**Activity**
Find each line in the records below that contains the word "pinky", and copy it out.

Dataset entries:
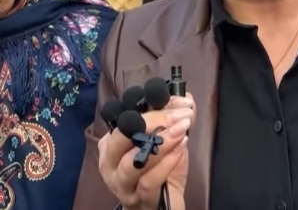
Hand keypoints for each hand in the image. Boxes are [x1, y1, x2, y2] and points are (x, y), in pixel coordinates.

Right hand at [98, 93, 194, 209]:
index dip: (148, 102)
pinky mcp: (137, 200)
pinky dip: (166, 163)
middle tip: (180, 113)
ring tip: (182, 128)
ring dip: (161, 142)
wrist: (160, 209)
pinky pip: (148, 181)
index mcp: (113, 142)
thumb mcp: (168, 143)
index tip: (176, 98)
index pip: (123, 114)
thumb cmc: (160, 174)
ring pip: (133, 160)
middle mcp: (110, 162)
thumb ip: (173, 121)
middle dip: (152, 120)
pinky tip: (180, 150)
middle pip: (122, 135)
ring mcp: (121, 183)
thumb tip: (186, 100)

**Output of the exercise**
pinky mcp: (137, 200)
pinky dip: (166, 163)
pinky pip: (148, 181)
pinky tip: (180, 150)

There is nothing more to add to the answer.